В первой части я доказываю, что истинный смысл теологии есть антропология, что между определениями божественной и человеческой сущности, следовательно, между божественным и человеческим субъектом нет различия, что они тождественны; ибо если, как в богословии, предикаты выражают не случайные качества акциденции, а сущность субъекта, то между предикатом и субъектом нет разницы, и предикат может быть поставлен на место субъекта; в этом отношении я отсылаю к Аналитике Аристотеля, или хотя бы к Введению Порфирия. Во второй части я показываю, что различие, которое делают, или вернее, считают нужным делать, между теологическими и антропологическими предикатами, ничтожно и бессмысленно.
Наглядный пример. В первой части я доказываю, что Сын Божий в религии есть сын действительный, сын Бога в том же смысле, в каком человек есть сын человека, и вижу истину, сущность религии в том, что она понимает и утверждает глубоко человеческое отношение, как отношение божественное. Во второй части я утверждаю, что если не в самой религии, то в рефлексии ее Сын Божий считается сыном не в естественном, человеческом, а в совершенно ином, противоречащем природе и разуму, следовательно, в нелепом и непонятном смысле, и нахожу в этом отрицании человеческого смысла и разума противоречие истине, отрицательный момент религии.
Согласно этому, первая часть является прямым, вторая — косвенным доказательством, что теология есть антропология; вторая часть тесно связана с первой и не имеет самостоятельного значения. Ее цель — доказать только, что смысл, в котором там понимается религия, должен быть правильным, потому что противоположный смысл есть бессмыслица. Короче: в первой части я имел дело главным образом с религией, а во второй с т е о л о г и е й, — я говорю: главным образом, потому что и в первой части мне иногда приходилось касаться теологии, а во второй — религии. Но многие ошибаются, предполагая, что я имел в виду только обыкновенную теологию, от которой я. напротив, старался держаться как можно дальше, ограничиваясь самым существенным, самым строгим, самым необходимым определением предмета. Так, напр., рассматривая таинства, я остановился только на двух, потому что в строгом смысле, согласно толкованию Лютера, есть только два таинства. (Лютер, ч. XVII стр. 558). Следовательно, я ограничивался только тем определением, которое сообщает предмету общий интерес, возвышает его над ограниченной сферой теологии, и таким образом я имел в виду умозрительную теологию или философию. Я говорю теологию, а не теологов; ибо я умею останавливаться всюду только на том, что составляет primam causam, оригинал, а не копию, принципы, а не личности, род, а не индивидов, объекты истории, а не объекты chronique scandaleuse.

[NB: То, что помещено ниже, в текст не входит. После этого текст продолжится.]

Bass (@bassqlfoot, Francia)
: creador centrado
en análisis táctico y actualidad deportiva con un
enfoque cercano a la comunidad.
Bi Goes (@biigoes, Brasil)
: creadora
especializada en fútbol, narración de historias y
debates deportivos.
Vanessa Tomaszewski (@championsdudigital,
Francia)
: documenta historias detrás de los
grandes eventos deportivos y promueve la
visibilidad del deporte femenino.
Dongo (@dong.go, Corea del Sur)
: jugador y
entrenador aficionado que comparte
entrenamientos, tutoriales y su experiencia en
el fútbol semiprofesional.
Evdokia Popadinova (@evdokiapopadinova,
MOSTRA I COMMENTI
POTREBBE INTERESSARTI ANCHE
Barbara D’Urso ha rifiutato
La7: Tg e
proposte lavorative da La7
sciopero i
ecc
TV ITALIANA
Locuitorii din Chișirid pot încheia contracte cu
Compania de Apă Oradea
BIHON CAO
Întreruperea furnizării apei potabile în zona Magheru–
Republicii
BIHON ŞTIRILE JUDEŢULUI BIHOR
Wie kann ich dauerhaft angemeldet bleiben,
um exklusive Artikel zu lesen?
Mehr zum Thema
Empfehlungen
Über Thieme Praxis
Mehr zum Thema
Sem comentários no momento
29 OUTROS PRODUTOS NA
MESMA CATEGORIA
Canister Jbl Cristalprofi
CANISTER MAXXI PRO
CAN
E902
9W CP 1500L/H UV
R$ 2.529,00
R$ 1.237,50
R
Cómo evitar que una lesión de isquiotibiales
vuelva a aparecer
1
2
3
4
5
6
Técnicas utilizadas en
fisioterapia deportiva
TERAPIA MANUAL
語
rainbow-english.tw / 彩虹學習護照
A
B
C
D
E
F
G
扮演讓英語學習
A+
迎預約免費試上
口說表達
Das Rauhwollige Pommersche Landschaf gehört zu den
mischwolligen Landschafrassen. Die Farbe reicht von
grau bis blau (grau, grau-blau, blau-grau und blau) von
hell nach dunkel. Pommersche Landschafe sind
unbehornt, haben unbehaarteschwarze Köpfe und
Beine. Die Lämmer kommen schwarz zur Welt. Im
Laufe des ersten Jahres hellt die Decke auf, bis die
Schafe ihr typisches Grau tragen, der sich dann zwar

Если бы моя книга заключала в себе только вторую часть, то можно было бы упрекнуть меня в исключительно отрицательной тенденции, и положение «религия есть ничто, нелепость» принять за существенное содержание ее. Но я не говорю: Бог есть ничто, Троица ничто, Слово Божие ничто и т. д. (поступить так было бы весьма легко). Я показываю только, что они не то, чем они являются в иллюзии теологии, что они не иноземные, а родные нам мистерии человеческой природы. Я показываю, что религия принимает мнимую, поверхностную сущность природы и человечества за их истинную, внутреннюю сущность, а их истинную, эзотерическую сущность представляет себе в качестве другого, особого существа, благодаря чему все религиозные определения Бога, напр., определения Слова Божия по крайней мере, не отрицательные в вышеуказанном смысле — определяют или объективирует только истинную сущность человеческого слова. Упрек в том, что по смыслу моей книги религия является бессмыслицей, ничем, чистой иллюзией, имел бы основание только тогда, если бы я назвал бессмыслицей, чистой иллюзией то, к чему я свожу религию, что я считаю ее истинным предметом и содержанием, т. е. человека, антропологию. Но я далек от того, чтобы придавать антропологии ничтожное или хотя второстепенное значение — такое значение свойственно ей лишь постольку, поскольку ей противопоставляется теология, как нечто высшее. Низводя теологию на степень антропологии, я возвышаю антропологию до теологии подобно христианству, которое, унизив Бога до человека, сделало человека Богом — хотя и далеким от человека, трансцендентным, фантастическим Богом. Поэтому и самое слово антропология понимается мною не в смысле Гегелевской или иной философии, а в бесконечно более высоком и всеобщем смысле.